**About this exercise:** Every entry should be given again exactly, with nothing dropped.

***** Records for this task *****

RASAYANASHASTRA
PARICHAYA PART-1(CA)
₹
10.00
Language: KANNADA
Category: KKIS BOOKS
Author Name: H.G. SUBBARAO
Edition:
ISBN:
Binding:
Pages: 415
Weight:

*****

**Your response:**
RASAYANASHASTRA
PARICHAYA PART-1(CA)
₹
10.00
Language: KANNADA
Category: KKIS BOOKS
Author Name: H.G. SUBBARAO
Edition:
ISBN:
Binding:
Pages: 415
Weight:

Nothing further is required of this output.